The frame transparency method discards the preamble and frame gap information, which may carry some private use.
Similarly, the code-word transparency method can also disrupt the original information of the customer signal.
For multi-service bit transparency requirements, OTN defines a common mapping protocol GMP to support multi-service hybrid hosting.
GMP is able to automatically calculate the number of customer signals that need to be carried in each service frame, based on the customer signal rate and the rate at which the service layer transmits the channel, and is distributed to the service frame.

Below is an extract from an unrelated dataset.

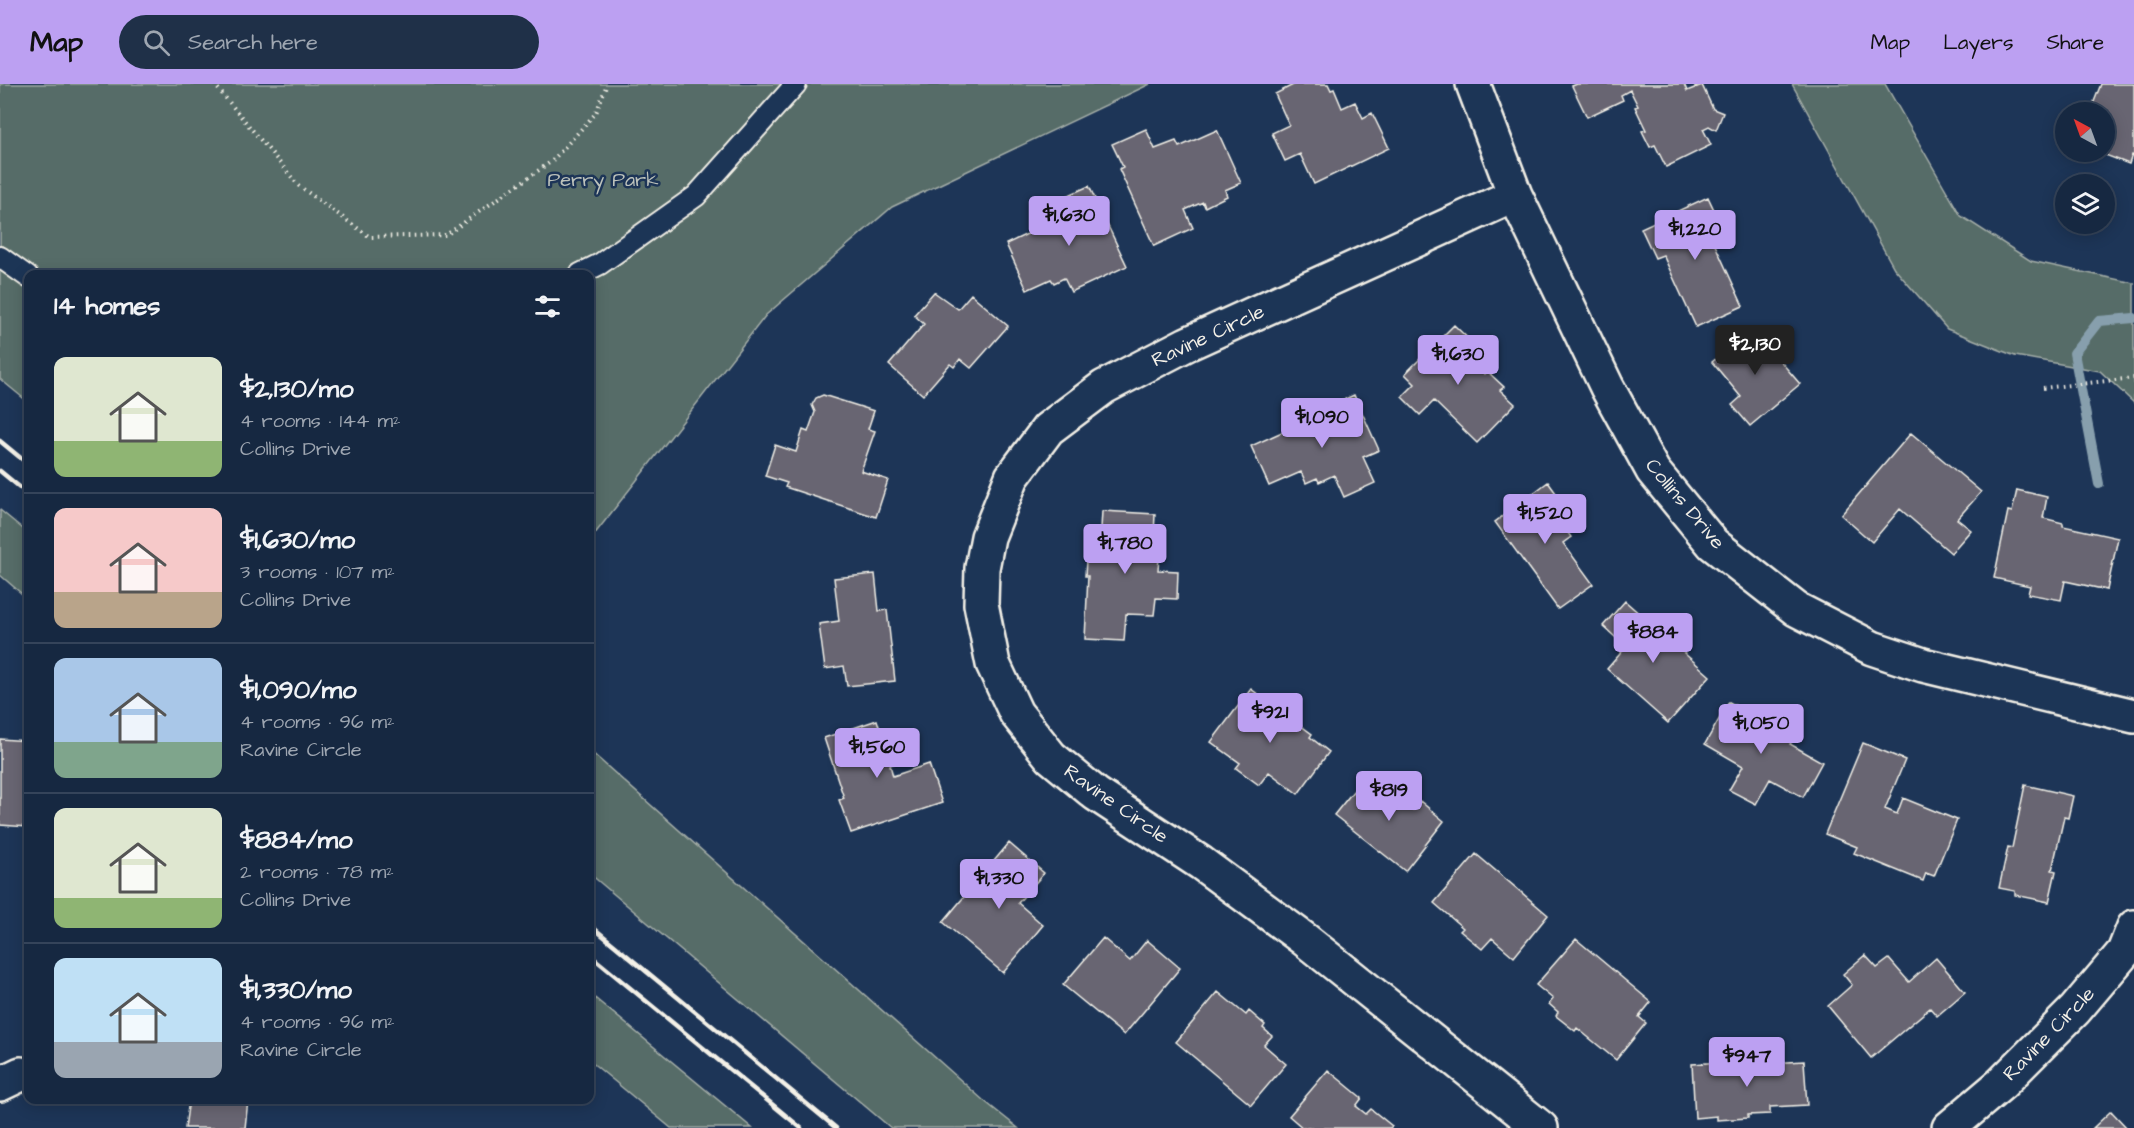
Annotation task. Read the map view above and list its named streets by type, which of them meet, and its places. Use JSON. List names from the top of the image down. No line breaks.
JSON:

GMP can realize the automatic adaptation of CBR business to Otn container, and it is the key technology of OTN carrying multi-service.

4) Oduflex

For the future of the various rate-level business, defined two variable rate Oduflex container,
One is based on CBR business Oduflex, this Oduflex rate has 3 range segments, respectively ODU1 to ODU2, Between ODU2 and ODU3 and ODU3 to ODU4, this Oduflex is adapted to the CBR business by synchronizing the mapping of BMP.

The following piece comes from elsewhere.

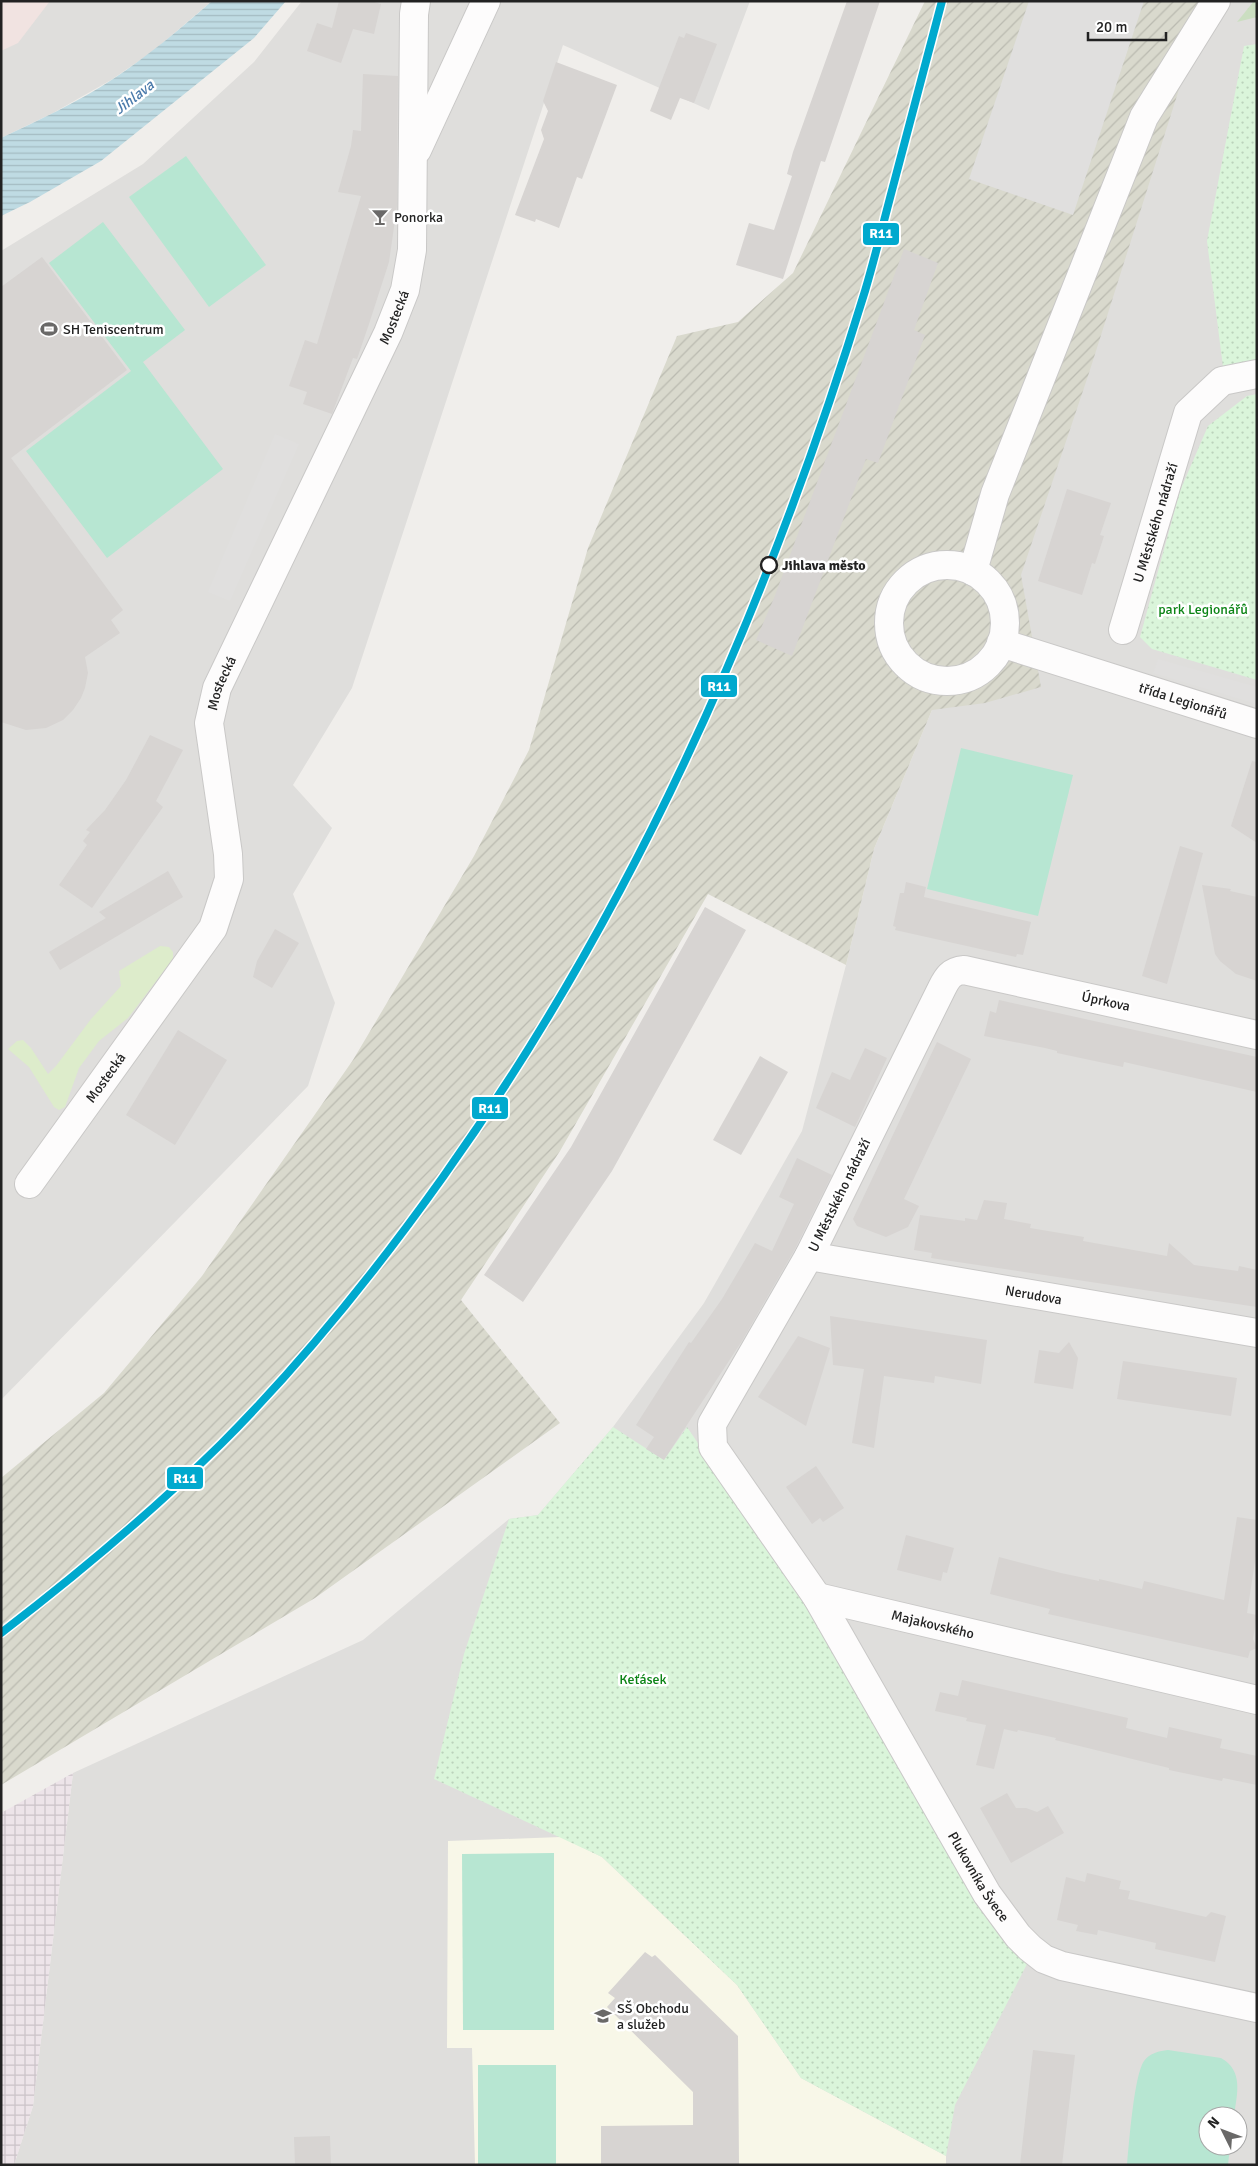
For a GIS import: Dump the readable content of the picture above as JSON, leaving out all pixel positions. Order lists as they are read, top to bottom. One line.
{"streets":{"street":["Mostecká","U Městského nádraží","třída Legionářů","Úprkova","Nerudova","Majakovského","Plukovníka Švece"]},"crossings":[["U Městského nádraží","Úprkova"],["U Městského nádraží","Nerudova"],["U Městského nádraží","Majakovského"],["U Městského nádraží","Plukovníka Švece"],["Majakovského","Plukovníka Švece"]],"water":["Jihlava"],"parks":["park Legionářů","Keťásek"],"places":{"bar":["Ponorka"],"sports":["SH Teniscentrum"],"other":["Jihlava město"],"school or university":["SŠ Obchodu a služeb"]},"lines":["transit line R11"],"scale_bar":"20 m","north":"top left"}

Another is based on the package business of Oduflex (GFP), the rate of Oduflex (GFP) between 1.38~104.134g, the rate of Oduflex (GFP) is arbitrarily variable in principle, However, ITU-T recommends using multiples of the Oduk time slot to determine the rate, which Oduflex (GFP) is suitable for packet business through GFP. The
Oduflex and Oduk (k=0,1,2,2e,3,4) Form a low-order transport channel that supports multiple services and can cover all businesses within the 0~104G range. Oduk (k=0,1,2,2e,3,4), based on the mainstream Ethernet and SDH business definition, can provide optimal bandwidth utilization for the mainstream business, while Oduflex provides a useful complement to the delivery of other services, enabling some non-mainstream business.